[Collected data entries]
↓

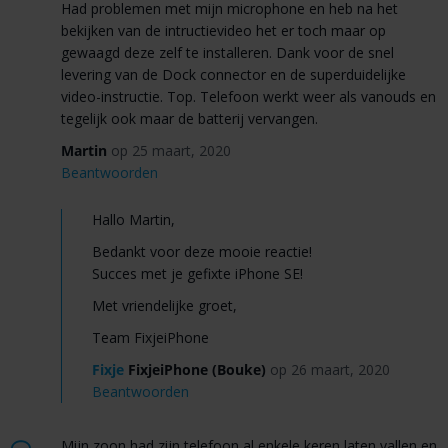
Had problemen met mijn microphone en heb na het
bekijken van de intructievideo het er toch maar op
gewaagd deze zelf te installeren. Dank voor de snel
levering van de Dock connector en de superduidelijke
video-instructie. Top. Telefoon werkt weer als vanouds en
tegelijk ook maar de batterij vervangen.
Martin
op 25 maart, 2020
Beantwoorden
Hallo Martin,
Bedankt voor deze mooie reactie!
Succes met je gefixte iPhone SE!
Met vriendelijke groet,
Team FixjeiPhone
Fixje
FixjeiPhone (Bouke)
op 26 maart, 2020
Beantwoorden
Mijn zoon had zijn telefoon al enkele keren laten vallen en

↑
↓

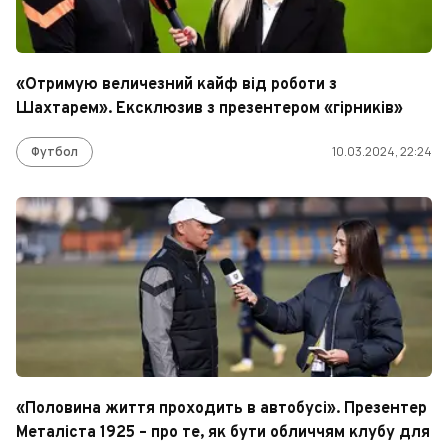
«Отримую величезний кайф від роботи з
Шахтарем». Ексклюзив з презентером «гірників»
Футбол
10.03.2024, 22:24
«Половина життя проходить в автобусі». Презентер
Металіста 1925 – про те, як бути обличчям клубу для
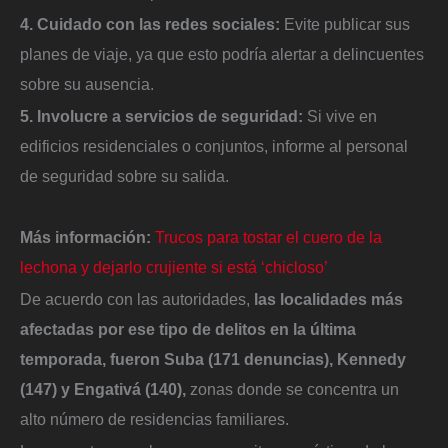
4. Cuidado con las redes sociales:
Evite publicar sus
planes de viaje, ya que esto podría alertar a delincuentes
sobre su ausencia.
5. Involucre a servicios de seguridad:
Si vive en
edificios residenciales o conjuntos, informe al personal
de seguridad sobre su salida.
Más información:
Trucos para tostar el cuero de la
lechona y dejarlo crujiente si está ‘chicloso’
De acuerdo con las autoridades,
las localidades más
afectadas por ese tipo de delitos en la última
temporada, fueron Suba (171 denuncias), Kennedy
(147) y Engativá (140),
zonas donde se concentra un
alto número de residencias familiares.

↑

▶ ASSIGNMENT: Return word for word the lines above from the line with "Had problemen met" to the line with "Mijn zoon had", including both and leaving out all others.

▶ SOLUTION:
Had problemen met mijn microphone en heb na het
bekijken van de intructievideo het er toch maar op
gewaagd deze zelf te installeren. Dank voor de snel
levering van de Dock connector en de superduidelijke
video-instructie. Top. Telefoon werkt weer als vanouds en
tegelijk ook maar de batterij vervangen.
Martin
op 25 maart, 2020
Beantwoorden
Hallo Martin,
Bedankt voor deze mooie reactie!
Succes met je gefixte iPhone SE!
Met vriendelijke groet,
Team FixjeiPhone
Fixje
FixjeiPhone (Bouke)
op 26 maart, 2020
Beantwoorden
Mijn zoon had zijn telefoon al enkele keren laten vallen en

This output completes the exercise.